Before-and-after change records:

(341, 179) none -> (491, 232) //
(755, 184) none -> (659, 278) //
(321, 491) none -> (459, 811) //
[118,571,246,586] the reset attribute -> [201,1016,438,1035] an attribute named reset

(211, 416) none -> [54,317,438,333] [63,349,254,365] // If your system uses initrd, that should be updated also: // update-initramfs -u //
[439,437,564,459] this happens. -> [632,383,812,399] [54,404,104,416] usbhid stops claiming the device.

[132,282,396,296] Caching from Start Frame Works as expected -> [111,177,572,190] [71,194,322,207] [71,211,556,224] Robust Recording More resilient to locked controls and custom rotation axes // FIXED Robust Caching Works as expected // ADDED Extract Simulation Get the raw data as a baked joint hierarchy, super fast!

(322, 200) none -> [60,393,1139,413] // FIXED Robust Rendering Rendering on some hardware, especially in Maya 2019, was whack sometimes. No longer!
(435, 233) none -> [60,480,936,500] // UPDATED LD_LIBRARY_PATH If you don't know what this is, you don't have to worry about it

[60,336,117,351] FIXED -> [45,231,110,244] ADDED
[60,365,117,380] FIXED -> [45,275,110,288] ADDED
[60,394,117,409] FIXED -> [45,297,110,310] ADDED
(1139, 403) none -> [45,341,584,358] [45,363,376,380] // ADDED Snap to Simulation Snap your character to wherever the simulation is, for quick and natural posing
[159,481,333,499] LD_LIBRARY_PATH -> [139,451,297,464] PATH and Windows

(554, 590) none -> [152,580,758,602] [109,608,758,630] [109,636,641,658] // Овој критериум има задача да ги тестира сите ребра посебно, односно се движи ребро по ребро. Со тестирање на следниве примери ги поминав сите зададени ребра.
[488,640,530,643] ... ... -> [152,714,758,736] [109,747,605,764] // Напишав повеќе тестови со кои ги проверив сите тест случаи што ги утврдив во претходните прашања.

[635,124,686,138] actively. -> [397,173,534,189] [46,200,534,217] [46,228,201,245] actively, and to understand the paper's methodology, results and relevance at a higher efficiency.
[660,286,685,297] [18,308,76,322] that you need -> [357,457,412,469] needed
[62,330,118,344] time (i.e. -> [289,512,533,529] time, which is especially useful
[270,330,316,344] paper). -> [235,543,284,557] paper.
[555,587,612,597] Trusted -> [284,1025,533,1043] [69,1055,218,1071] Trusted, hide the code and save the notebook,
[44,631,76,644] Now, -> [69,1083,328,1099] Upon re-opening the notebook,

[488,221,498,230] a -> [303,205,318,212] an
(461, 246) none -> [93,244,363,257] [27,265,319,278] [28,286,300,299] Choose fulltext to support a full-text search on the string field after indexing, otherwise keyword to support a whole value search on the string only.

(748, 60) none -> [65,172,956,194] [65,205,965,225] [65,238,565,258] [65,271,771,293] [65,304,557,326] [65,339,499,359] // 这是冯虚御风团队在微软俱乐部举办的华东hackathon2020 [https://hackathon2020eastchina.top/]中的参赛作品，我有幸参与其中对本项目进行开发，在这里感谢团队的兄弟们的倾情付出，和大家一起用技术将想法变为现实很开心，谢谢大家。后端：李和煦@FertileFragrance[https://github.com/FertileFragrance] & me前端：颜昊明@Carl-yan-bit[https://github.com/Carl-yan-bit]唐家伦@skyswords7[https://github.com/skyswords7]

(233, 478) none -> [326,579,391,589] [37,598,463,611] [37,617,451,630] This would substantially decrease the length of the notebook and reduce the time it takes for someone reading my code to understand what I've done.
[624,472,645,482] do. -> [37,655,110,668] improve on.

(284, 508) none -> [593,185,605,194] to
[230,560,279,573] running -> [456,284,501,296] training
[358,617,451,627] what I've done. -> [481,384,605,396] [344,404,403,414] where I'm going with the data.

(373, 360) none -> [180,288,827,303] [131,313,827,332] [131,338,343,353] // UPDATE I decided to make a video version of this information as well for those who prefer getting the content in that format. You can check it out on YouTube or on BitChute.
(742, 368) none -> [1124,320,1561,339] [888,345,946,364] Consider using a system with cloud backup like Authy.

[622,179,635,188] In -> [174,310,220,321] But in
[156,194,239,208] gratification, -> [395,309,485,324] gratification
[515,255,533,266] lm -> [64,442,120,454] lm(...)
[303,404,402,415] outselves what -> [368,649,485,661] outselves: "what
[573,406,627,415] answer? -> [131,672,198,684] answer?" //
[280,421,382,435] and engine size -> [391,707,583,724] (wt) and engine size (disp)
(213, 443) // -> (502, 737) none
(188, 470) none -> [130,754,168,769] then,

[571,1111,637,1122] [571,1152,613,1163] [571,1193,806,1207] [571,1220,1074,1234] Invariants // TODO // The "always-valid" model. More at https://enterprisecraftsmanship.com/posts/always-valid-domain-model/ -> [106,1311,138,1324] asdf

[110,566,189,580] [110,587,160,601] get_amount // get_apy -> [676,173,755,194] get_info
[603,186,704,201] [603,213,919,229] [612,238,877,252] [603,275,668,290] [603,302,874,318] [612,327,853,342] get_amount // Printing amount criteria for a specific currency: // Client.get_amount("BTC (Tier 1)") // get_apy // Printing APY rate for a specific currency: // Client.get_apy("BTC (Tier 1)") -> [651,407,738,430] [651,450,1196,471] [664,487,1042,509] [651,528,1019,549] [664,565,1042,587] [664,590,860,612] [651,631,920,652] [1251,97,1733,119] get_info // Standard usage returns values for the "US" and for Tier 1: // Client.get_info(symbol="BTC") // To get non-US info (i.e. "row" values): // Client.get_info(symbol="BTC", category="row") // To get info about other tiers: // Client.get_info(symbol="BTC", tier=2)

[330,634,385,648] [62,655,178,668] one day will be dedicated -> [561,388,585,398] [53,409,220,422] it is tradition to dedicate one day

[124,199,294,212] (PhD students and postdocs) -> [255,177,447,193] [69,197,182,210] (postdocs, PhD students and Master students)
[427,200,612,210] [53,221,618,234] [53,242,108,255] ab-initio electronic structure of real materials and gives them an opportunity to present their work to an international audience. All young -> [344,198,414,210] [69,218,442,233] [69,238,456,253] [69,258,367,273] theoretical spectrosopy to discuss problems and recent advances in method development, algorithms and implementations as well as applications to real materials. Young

* [What this task involves]
Give back exactly the lines above starting at the line where "[62,330,118,344] time (i.e." appears and ending at the line where "(461, 246) none" appears, both included, with no other lines.

* [Exercise result]
[62,330,118,344] time (i.e. -> [289,512,533,529] time, which is especially useful
[270,330,316,344] paper). -> [235,543,284,557] paper.
[555,587,612,597] Trusted -> [284,1025,533,1043] [69,1055,218,1071] Trusted, hide the code and save the notebook,
[44,631,76,644] Now, -> [69,1083,328,1099] Upon re-opening the notebook,

[488,221,498,230] a -> [303,205,318,212] an
(461, 246) none -> [93,244,363,257] [27,265,319,278] [28,286,300,299] Choose fulltext to support a full-text search on the string field after indexing, otherwise keyword to support a whole value search on the string only.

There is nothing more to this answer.